Le jour où Ravi Shankar a failli déclarer forfait du festival Les Suds
Dans "Petite histoire de festivals", Yann Bertrand vous raconte les anecdotes, les moments forts de ces petits et grands événements qui n'auront pas lieu cet été ou en tout cas, pas dans leur forme initiale… Aujourd'hui, souvenir d'un moment de flottement autour de la légende de la musique indienne, Ravi Shankar.
Ce vendredi matin, le 8 juillet 2005, à l’aéroport de Marignane, une légende se présente devant le tapis roulant à bagages : Ravi Shankar. Les traits tirés, son costume traditionnel indien très coloré sur le dos. Il est censé se produire, avec sa fille Anoushka, au théâtre antique d’Arles, pour le festival Les Suds, dans un peu plus de 48 heures.

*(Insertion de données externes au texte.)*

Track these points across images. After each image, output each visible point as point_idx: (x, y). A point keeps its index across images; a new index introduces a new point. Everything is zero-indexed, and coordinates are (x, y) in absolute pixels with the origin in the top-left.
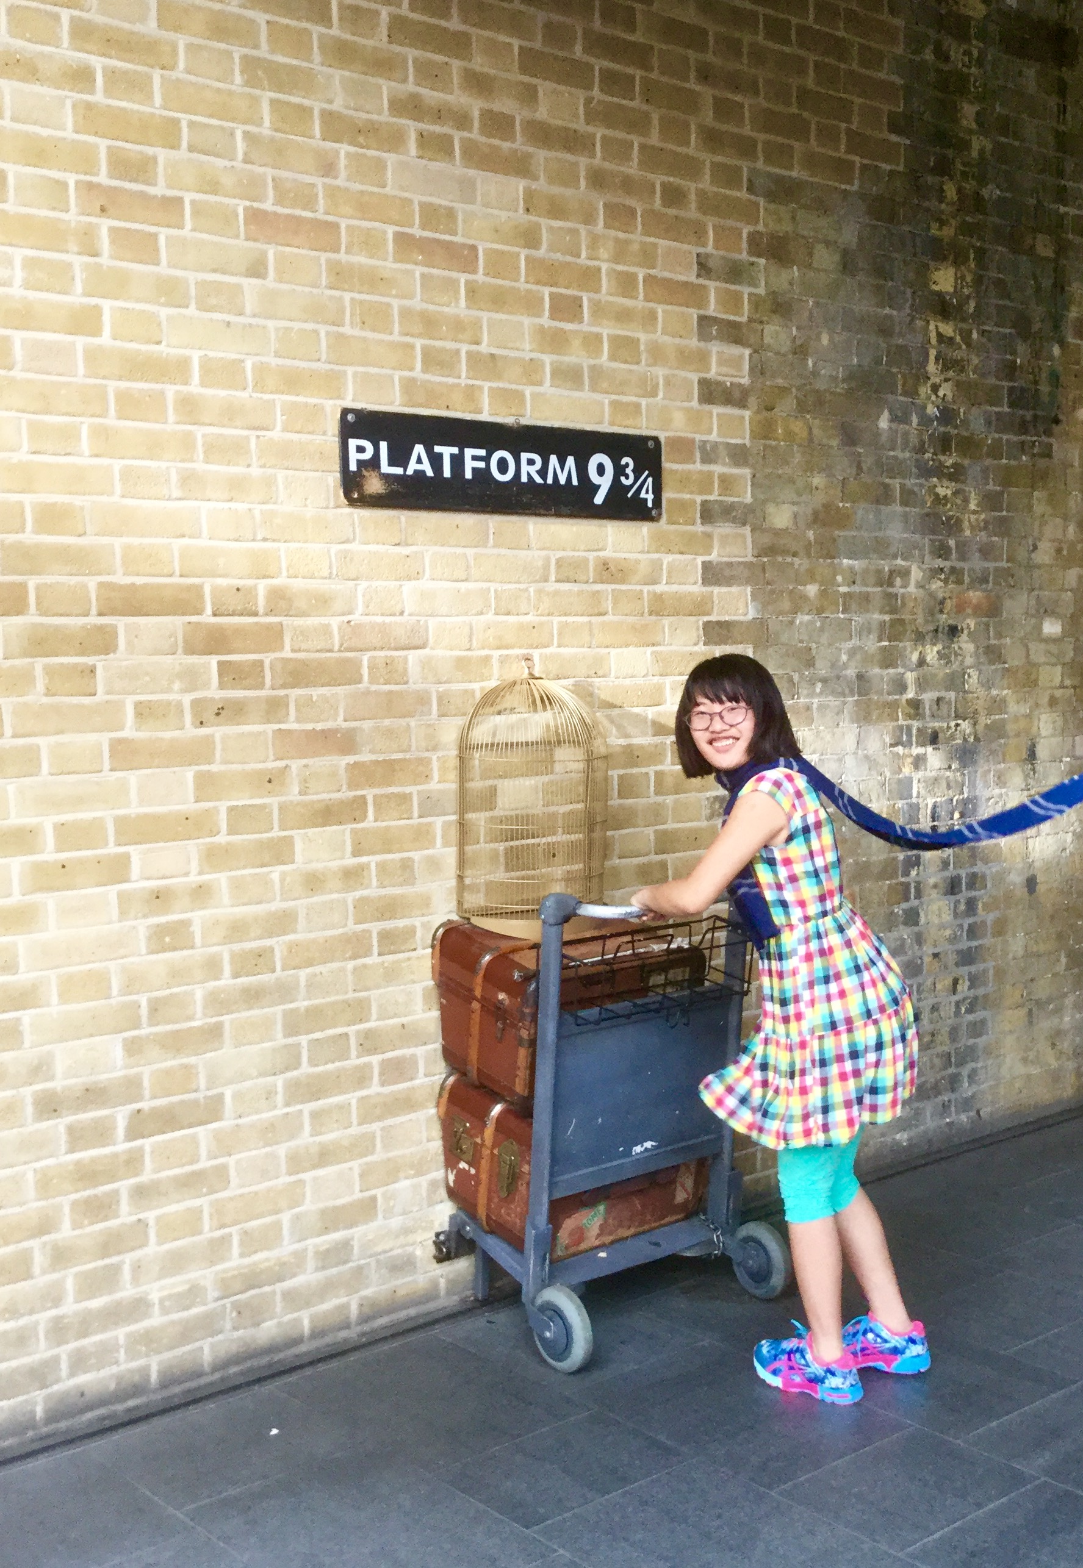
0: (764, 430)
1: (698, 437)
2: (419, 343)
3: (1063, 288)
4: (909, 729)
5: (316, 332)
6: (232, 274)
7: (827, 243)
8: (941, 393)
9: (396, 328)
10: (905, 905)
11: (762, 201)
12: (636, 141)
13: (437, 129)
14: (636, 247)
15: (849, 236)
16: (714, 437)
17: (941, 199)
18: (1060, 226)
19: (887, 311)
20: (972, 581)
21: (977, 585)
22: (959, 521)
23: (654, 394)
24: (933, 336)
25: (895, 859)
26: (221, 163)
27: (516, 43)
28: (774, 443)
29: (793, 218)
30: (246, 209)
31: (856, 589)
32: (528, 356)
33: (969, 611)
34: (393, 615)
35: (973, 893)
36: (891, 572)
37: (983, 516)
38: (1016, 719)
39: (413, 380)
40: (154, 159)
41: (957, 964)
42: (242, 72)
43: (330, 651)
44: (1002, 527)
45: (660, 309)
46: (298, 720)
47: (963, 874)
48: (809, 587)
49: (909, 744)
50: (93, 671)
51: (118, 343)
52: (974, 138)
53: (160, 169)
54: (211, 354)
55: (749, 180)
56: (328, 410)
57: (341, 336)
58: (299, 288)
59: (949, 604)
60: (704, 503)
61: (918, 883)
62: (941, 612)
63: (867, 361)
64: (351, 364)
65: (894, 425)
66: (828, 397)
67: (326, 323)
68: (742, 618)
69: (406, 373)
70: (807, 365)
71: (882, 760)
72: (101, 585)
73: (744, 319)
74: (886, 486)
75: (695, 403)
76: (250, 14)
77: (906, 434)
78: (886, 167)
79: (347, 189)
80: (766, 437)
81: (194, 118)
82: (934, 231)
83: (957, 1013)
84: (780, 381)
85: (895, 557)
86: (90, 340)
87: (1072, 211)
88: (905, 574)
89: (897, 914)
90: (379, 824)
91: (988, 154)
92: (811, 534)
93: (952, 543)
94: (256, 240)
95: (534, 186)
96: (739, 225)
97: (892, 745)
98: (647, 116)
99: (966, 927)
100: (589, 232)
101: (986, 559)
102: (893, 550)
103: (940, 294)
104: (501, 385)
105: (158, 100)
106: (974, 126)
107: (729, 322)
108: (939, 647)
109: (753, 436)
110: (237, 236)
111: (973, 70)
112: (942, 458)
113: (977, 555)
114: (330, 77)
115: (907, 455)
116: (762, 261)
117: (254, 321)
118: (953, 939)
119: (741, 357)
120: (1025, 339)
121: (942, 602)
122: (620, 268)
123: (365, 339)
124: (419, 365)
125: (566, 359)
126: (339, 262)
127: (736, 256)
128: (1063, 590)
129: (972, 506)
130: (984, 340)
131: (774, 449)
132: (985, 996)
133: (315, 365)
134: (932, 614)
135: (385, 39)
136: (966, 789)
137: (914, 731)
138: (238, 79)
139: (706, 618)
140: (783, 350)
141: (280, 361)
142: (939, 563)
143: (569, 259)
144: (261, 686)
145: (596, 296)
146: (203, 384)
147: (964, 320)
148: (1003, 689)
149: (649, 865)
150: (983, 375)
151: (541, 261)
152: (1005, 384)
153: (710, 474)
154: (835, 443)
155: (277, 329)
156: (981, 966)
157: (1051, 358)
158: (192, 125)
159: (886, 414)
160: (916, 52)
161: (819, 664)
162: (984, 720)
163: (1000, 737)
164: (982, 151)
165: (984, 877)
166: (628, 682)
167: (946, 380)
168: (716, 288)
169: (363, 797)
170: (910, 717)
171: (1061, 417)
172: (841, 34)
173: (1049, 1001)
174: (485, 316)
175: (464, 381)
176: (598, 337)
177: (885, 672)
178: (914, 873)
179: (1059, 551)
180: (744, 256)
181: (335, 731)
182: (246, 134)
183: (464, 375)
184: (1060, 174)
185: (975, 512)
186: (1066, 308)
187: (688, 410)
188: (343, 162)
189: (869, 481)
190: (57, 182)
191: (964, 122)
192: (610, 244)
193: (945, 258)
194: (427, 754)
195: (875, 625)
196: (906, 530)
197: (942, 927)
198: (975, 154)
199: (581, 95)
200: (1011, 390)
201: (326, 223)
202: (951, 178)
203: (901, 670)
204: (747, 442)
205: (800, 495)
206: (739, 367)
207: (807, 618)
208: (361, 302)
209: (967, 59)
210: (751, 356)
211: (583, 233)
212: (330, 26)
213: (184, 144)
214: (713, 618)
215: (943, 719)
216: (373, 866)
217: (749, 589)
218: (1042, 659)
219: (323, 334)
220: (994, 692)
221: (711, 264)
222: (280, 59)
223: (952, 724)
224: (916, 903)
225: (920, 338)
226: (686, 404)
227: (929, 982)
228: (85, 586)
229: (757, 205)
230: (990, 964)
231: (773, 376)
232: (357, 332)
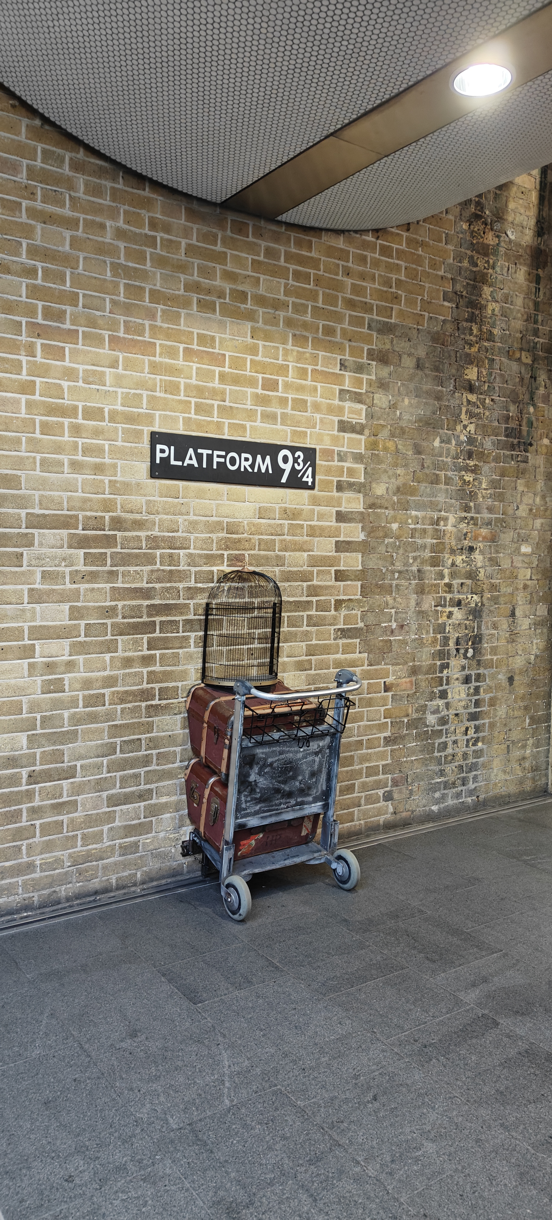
0: (373, 446)
1: (336, 449)
2: (193, 400)
3: (535, 379)
4: (445, 598)
5: (141, 395)
6: (101, 366)
7: (409, 355)
8: (468, 429)
9: (182, 393)
10: (440, 688)
11: (375, 334)
12: (310, 304)
13: (207, 298)
14: (308, 355)
15: (421, 352)
16: (345, 449)
17: (471, 334)
18: (535, 348)
19: (440, 388)
20: (483, 524)
21: (485, 526)
22: (476, 494)
23: (315, 427)
24: (465, 400)
25: (435, 664)
26: (98, 313)
27: (250, 257)
28: (376, 452)
29: (392, 342)
30: (109, 335)
31: (418, 526)
32: (250, 407)
33: (480, 539)
34: (173, 532)
35: (478, 684)
36: (438, 518)
37: (489, 492)
38: (504, 595)
39: (190, 418)
40: (65, 312)
41: (468, 720)
42: (111, 271)
43: (141, 548)
44: (501, 498)
45: (319, 385)
46: (123, 582)
47: (473, 673)
48: (393, 525)
49: (445, 606)
50: (22, 555)
51: (43, 399)
52: (489, 304)
53: (68, 316)
54: (88, 404)
55: (369, 324)
56: (145, 432)
57: (155, 397)
58: (134, 373)
59: (469, 535)
60: (338, 482)
61: (448, 677)
62: (465, 539)
63: (428, 413)
64: (158, 410)
65: (443, 445)
66: (407, 430)
67: (146, 390)
68: (357, 540)
69: (187, 415)
70: (396, 415)
71: (430, 613)
72: (27, 514)
73: (364, 391)
74: (437, 475)
75: (336, 433)
76: (115, 242)
77: (448, 449)
78: (443, 318)
79: (161, 327)
80: (373, 450)
81: (86, 292)
82: (467, 350)
83: (467, 746)
84: (382, 422)
85: (440, 511)
86: (28, 397)
87: (541, 340)
88: (446, 519)
89: (435, 693)
90: (162, 635)
91: (496, 312)
92: (395, 498)
93: (472, 504)
94: (114, 350)
95: (257, 325)
96: (362, 345)
97: (435, 606)
98: (317, 292)
99: (473, 701)
100: (284, 348)
101: (491, 513)
102: (439, 508)
103: (469, 381)
104: (235, 421)
105: (68, 284)
106: (490, 298)
107: (356, 392)
108: (464, 557)
109: (366, 449)
110: (104, 349)
111: (490, 271)
112: (468, 461)
113: (486, 511)
114: (155, 274)
115: (449, 460)
116: (374, 363)
117: (111, 389)
118: (466, 707)
119: (361, 410)
120: (514, 402)
121: (466, 534)
122: (299, 365)
123: (165, 399)
124: (193, 411)
125: (269, 409)
126: (155, 362)
127: (360, 360)
128: (533, 529)
129: (484, 486)
130: (492, 403)
131: (378, 455)
132: (484, 737)
133: (140, 410)
134: (460, 540)
135: (183, 255)
136: (476, 630)
137: (448, 599)
138: (109, 274)
139: (337, 539)
140: (384, 406)
141: (123, 408)
142: (464, 514)
143: (272, 361)
144: (105, 565)
145: (286, 379)
146: (84, 419)
147: (481, 394)
148: (497, 579)
149: (303, 661)
150: (491, 421)
151: (259, 362)
152: (504, 426)
153: (343, 467)
154: (410, 453)
155: (122, 393)
156: (482, 722)
157: (529, 413)
158: (84, 295)
159: (438, 439)
160: (460, 262)
161: (397, 564)
162: (487, 595)
163: (495, 604)
164: (494, 310)
165: (484, 675)
166: (295, 569)
167: (471, 423)
168: (349, 376)
169: (154, 622)
170: (446, 592)
171: (535, 443)
172: (420, 253)
173: (518, 742)
174: (228, 388)
175: (215, 419)
176: (286, 399)
177: (432, 569)
178: (445, 672)
179: (531, 510)
180: (365, 360)
181: (141, 589)
182: (111, 300)
183: (215, 415)
184: (536, 322)
185: (485, 489)
186: (537, 389)
187: (331, 435)
188: (159, 314)
189: (428, 472)
190: (17, 322)
191: (484, 296)
192: (295, 354)
193: (471, 363)
194: (188, 602)
195: (428, 546)
196: (446, 497)
197: (460, 701)
198: (490, 312)
199: (283, 281)
200: (506, 429)
201: (150, 342)
202: (476, 324)
203: (441, 568)
204: (363, 451)
205: (389, 478)
206: (360, 415)
207: (391, 540)
208: (165, 380)
209: (486, 265)
210: (366, 410)
211: (281, 349)
212: (156, 248)
213: (81, 304)
214: (341, 539)
215: (463, 593)
216: (158, 655)
217: (360, 525)
218: (520, 565)
219: (145, 396)
220: (493, 581)
221: (346, 364)
222: (130, 264)
223: (469, 596)
224: (447, 687)
225: (457, 402)
226: (331, 432)
227: (453, 728)
228: (19, 515)
229: (372, 335)
230: (487, 721)
231: (379, 419)
232: (162, 395)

C'est un grand moment pour Stéphane Krasniewski, le directeur des Suds. "Ravi Shankar, à l'époque, avait 85 ans, se rappelle-t-il. C'était un maître de la musique indienne. Il avait notamment joué avec les Beatles, il était à Woodstock…"
Mais au moment de récupérer ses deux sitars, des instruments séculaires à la vibration quasiment sacrée, catastrophe : tous deux sont fracassés, en morceaux. Ils n’ont pas survécu au voyage depuis Carthage. C’est le pire qui pouvait arriver.

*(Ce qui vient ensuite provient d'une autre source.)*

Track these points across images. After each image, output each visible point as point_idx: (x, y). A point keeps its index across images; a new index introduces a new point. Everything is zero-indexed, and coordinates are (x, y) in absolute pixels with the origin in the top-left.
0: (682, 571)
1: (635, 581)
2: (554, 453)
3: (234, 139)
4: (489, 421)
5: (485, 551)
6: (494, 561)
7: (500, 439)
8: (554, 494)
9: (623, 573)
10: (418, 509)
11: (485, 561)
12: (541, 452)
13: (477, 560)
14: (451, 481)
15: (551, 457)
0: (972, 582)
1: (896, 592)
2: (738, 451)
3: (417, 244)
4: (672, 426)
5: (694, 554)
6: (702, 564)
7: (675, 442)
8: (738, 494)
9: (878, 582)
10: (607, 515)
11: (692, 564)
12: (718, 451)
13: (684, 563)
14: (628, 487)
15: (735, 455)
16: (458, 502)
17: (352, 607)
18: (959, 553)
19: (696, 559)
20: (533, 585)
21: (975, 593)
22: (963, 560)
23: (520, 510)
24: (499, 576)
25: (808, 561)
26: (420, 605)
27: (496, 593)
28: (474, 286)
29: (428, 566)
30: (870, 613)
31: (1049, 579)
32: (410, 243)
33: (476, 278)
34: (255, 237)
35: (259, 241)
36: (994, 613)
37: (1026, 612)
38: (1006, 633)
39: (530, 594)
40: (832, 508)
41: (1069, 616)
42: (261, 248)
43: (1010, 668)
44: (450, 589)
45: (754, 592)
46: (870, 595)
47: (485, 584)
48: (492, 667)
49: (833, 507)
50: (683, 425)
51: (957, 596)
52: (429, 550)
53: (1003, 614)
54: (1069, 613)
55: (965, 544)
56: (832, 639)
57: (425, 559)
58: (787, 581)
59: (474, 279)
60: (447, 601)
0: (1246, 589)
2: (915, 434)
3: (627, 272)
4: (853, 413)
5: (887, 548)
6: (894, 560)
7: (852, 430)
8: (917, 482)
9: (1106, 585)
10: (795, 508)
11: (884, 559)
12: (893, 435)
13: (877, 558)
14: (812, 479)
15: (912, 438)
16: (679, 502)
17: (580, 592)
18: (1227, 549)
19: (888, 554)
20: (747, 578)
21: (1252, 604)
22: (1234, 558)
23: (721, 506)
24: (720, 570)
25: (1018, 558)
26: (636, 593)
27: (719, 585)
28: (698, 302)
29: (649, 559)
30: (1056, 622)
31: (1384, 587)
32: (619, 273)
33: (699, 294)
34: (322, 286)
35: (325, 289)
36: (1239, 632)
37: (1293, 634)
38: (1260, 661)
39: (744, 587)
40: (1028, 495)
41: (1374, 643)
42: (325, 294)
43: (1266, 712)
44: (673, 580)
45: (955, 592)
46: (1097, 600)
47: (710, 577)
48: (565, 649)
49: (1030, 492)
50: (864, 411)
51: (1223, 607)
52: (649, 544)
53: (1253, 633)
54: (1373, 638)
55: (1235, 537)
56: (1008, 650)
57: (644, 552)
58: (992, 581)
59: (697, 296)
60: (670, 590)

Sans instrument, à deux jours du concert
Pour les organisateurs du festival, une course contre la montre s’engage. "Le samedi, un sitar arrive depuis Londres, mais il ne convient pas au maître indien, se rappelle encore avec angoisse l'organisateur. On a un communiqué de l'AFP, on active nos propres cellules, c'était le début des réseaux sociaux, Facebook en était encore à ses prémices… Beaucoup de propositions arrivent, il y a une mobilisation incroyable de musiciens basés en France qui proposent d'amener leur instrument."
Les heures passent, l’inquiétude grandit. Ravi Shankar est au plus mal, impossible de se produire sans un sitar qui lui convienne. Nous sommes le dimanche matin, le jour du concert : "Finalement, le luthier de Ravi Shankar arrive à lui faire expédier l'instrument. Il arrive en début d'après-midi, le dimanche, juste avant la balance."

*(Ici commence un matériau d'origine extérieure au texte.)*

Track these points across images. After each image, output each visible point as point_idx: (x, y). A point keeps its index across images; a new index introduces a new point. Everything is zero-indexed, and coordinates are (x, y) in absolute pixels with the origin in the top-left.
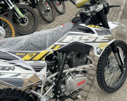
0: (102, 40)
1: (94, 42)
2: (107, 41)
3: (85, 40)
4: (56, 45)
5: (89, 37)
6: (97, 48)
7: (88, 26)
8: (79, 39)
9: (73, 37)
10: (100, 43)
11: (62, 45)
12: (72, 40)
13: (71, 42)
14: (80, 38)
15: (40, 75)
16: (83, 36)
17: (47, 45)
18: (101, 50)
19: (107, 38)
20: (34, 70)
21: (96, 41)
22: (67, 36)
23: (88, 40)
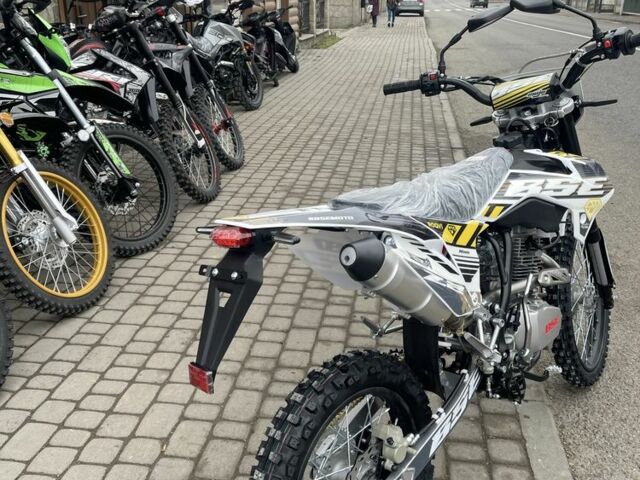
0: (592, 190)
1: (574, 195)
2: (601, 192)
3: (555, 190)
4: (492, 207)
5: (563, 183)
6: (581, 214)
7: (552, 155)
8: (541, 188)
9: (526, 184)
10: (586, 200)
11: (506, 206)
12: (526, 191)
13: (525, 196)
14: (543, 186)
15: (472, 293)
16: (549, 180)
17: (476, 204)
18: (588, 221)
19: (601, 186)
20: (461, 274)
21: (580, 193)
22: (512, 181)
23: (560, 190)
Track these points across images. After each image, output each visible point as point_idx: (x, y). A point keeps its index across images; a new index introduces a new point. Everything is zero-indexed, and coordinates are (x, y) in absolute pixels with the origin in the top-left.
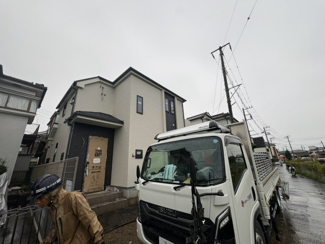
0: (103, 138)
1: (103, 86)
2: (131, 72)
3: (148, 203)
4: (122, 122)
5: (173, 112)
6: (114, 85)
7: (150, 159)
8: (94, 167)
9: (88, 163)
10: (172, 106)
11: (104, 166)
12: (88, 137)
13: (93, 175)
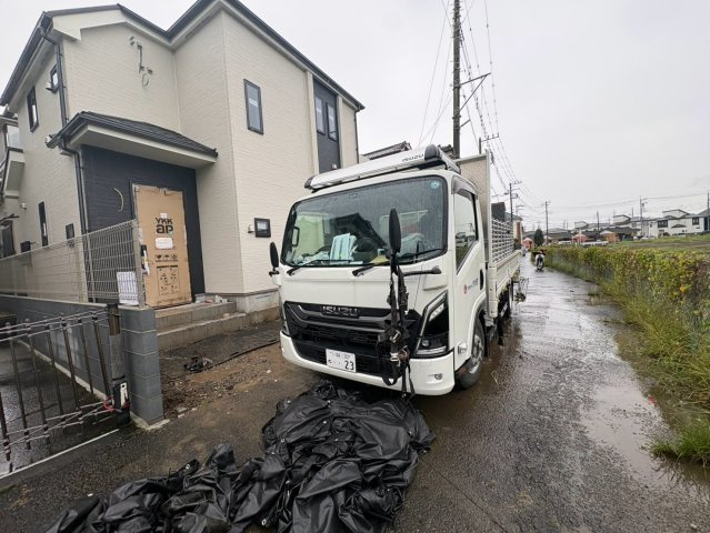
0: (169, 192)
3: (304, 305)
4: (213, 153)
5: (333, 135)
7: (298, 229)
8: (160, 257)
9: (143, 248)
10: (331, 118)
11: (183, 254)
12: (130, 187)
13: (161, 273)
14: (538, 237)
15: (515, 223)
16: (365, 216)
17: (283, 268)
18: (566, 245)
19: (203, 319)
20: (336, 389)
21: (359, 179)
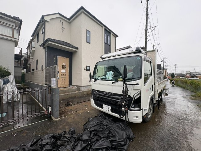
0: (66, 58)
1: (62, 21)
2: (82, 10)
3: (97, 90)
4: (77, 48)
5: (109, 44)
6: (70, 20)
7: (97, 69)
8: (62, 74)
9: (58, 72)
10: (109, 39)
11: (68, 74)
12: (57, 57)
13: (62, 79)
14: (173, 75)
15: (164, 71)
16: (117, 66)
17: (93, 80)
18: (183, 79)
19: (71, 92)
20: (105, 116)
21: (116, 56)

En dessous de la scène du théâtre antique, on l'a entendu se familiariser avec ses instruments, les apprivoiser.
Stéphane Krasniewskià franceinfo
Le directeur des Suds se souvient de ce moment unique. "Ce vieux monsieur montrait une certaine fragilité. Il a pu monter sur la scène du théâtre antique le soir, décrit-il. Le vent s'est, comme par miracle, arrêté, et lui a donné un concert de toute beauté. Sur scène, il était comme transfiguré. Cela restera vraiment une date marquante pour le festival."
Assis en tailleur au centre de l’arène, Ravi Shankar et sa fille Anoushka domptent les éléments. En coulisses, toute l’équipe des Suds respire alors un grand coup… Il y aura un peu de Suds, à Arles, cet été avec une édition "réinventée" qui se poursuit ces jours-ci.